Louisiana’s In A Crisis: Time to Demand a Plan
Gifford Briggs, President of the Louisiana Oil & Gas Association
If ever there was a reason for voters to wake up and get to the polls this October, this is it. Hardworking Louisiana citizens are losing jobs, people are fleeing the state, and economic growth continues to lag behind the rest of the nation.
While lower taxes and less regulation have helped unleash the American workforce to create jobs and opportunity across the nation, people across the Pelican State continue to suffer.

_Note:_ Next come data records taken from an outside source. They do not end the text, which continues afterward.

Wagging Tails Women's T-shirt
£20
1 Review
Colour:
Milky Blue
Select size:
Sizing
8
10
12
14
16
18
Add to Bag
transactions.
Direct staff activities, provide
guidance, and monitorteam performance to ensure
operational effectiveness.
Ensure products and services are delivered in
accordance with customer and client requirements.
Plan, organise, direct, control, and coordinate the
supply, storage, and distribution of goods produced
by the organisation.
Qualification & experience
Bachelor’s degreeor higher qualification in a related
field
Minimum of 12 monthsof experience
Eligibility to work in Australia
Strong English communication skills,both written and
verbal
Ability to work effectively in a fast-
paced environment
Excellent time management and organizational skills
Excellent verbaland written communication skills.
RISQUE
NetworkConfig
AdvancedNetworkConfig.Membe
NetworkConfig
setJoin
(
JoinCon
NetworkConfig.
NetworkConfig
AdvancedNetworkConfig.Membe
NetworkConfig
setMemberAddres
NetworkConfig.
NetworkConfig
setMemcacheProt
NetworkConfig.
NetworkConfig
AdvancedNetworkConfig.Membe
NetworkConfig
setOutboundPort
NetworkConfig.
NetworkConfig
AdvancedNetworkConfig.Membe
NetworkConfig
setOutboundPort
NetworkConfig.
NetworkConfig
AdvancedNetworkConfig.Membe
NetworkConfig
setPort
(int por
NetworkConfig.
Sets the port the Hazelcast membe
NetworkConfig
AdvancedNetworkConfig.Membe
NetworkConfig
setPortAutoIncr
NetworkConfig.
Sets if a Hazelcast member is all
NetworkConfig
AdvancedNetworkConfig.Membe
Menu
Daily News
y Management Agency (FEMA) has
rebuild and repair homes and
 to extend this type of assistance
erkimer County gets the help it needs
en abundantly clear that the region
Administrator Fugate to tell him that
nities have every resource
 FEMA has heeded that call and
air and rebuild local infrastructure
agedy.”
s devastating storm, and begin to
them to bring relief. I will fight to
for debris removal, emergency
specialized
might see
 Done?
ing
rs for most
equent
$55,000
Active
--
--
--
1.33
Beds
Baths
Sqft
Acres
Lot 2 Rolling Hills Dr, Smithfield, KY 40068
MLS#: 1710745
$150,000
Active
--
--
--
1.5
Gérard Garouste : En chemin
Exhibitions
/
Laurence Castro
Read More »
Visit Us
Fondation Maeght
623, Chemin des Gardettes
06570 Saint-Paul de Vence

To be blunt, we are in crisis.
Let’s talk first about jobs, one of the best indicators of a state’s health. We are losing jobs – a lot of them. From July 2018 to July 2019, Louisiana lost 1,000 jobs – the only state to lose jobs over that time period. Every job loss represents one fewer table that gets food put on it. It likely represents one more new Texas license plate.
Of the twelve southern states, Louisiana is the only one with a receding labor force. Mississippi, that’s right Mississippi, created 19,000 more jobs than we did in the last year according to the Bureau of Labor Statistics. Texas created 335,600 more jobs than the Pelican State. Meanwhile, leaders from Baton Rouge are strangling Louisiana’s energy sector and demonizing our industry job creators. A new national study by 24/7 Wall Street found Lafayette’s metro area, the heart of our oil and gas industry, had the nation’s third-highest loss of jobs over the past five years, a stark contrast to 106 consecutive months of U.S. job growth.
Bottom line: the Texodus is alive and well.
Then as we zero in to the specifics of Louisiana’s oil and gas industry, there’s no way to sugar coat it: we are experiencing historically low drilling activity. Five active rigs in South Louisiana? To put this in context, when the crash in the 80’s hit Louisiana hard, billboards in Acadiana read – “Last one to leave, turn out the lights.” South Louisiana had over 55 rigs – ten times that of today – active on land and inland waters.
As further evidence of the critical status of the industry in South Louisiana, this August’s state lease sale boasted a shocking total of zero bids. Zero. This is simply unacceptable. In fact, the past 5 lease sales have netted less than $1 million. This represents huge losses in revenue for our state, that likely will have to be made up through increased taxes or reductions in services. With the handcuffing of our energy sector, our communities are weakened and our state is weakened. Enough is enough.
The silver lining here is that we are at a crossroads. We have an opportunity in 2019 to change course, to bring back jobs and elect leaders that can help rebuild Louisiana’s oil and natural gas industry.
In addition to state lawmakers, we will also elect parish councilmen, school board members, sheriffs, and even a Supreme Court justice. But no single decision will impact our economic future more than the choice we will make for governor.
So please join me in calling on the candidates to provide a bold, ambitious plan to bring back jobs and unleash the power of our state’s bedrock industry.
It is our duty to hold those asking for our vote accountable for the well-being of our hardworking citizens that make up Louisiana’s economy. All you have to do is take the time to ask them about their position on specific policy solutions. Ask them: What’s your plan to resurrect Louisiana’s energy industry? How will you work to bring jobs and investments back to South Louisiana?
Louisiana workers and families want to thrive along with the rest of the nation, instead of looking for work in Texas. Join us in talking to candidates and demand a plan.
Together, you and I – along with thousands of our friends and neighbors across the state – can break the broken status quo and bring jobs and opportunity to Louisiana.